No, Paul assures us. It is all true. Christ has died; Christ is risen; Christ will come again, and all the faithful will be joined with him. How it will happen, we do not know. When it will happen, we do not know. That it will happen, we are sure.

Court wisdom and be vigilant.  We cannot live as if the end is already upon us, yet we must live as if the end is imminent. How are we to do this? The readings for today give us insight: The only way to live life fully is to live it in the present. What we have from the past is the wisdom we have gleaned from it. We cannot be sure about the future because so many circumstances can overturn the plans we have set. All we have is the present. However, we cannot live myopically in the present. We must bring the wisdom of the past to bear on the present, where we live with an eye to the future.

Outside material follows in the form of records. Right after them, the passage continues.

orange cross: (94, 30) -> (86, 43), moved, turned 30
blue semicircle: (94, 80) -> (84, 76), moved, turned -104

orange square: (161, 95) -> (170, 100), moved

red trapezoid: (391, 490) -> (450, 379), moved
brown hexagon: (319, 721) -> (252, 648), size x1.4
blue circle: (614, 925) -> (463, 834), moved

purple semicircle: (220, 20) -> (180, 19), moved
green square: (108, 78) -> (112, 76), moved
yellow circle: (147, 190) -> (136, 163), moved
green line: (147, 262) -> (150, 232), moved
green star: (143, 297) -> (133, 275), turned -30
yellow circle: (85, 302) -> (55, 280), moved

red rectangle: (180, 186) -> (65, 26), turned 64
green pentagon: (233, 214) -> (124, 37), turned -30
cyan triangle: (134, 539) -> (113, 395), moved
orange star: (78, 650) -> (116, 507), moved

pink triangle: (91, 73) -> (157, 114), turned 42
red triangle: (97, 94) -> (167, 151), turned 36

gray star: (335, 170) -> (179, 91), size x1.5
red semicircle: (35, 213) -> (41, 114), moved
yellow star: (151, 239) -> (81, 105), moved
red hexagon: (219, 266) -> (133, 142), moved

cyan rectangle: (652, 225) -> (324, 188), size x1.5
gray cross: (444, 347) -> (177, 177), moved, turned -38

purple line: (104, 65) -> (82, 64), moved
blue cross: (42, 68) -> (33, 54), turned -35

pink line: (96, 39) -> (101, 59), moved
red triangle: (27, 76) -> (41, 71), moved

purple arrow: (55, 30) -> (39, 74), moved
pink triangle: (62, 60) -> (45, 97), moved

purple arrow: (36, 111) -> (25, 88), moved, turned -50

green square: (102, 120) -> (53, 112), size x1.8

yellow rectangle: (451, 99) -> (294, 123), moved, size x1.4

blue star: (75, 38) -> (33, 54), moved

The wisdom we have culled from life becomes the treasury from which we can bring out the prudence and insight needed to negotiate life’s paradoxes. It throws light on our strengths and weaknesses; it enables us to discern what is important and what is not; it directs us to bring extra oil for lamps. Life and the wisdom we have acquired through it have taught us that we can indeed trust the promises of God. They have been fulfilled in the past, and wisdom assures us they will be fulfilled in the future.

It is wisdom that cautions us to be vigilant, to be ready to adjust our plans. It is wisdom that prepares us for the night watches of life. It is wisdom that assures us that while we may not know the exact time of the coming of the Lord, he will indeed come into every life, perhaps at the time we least expect.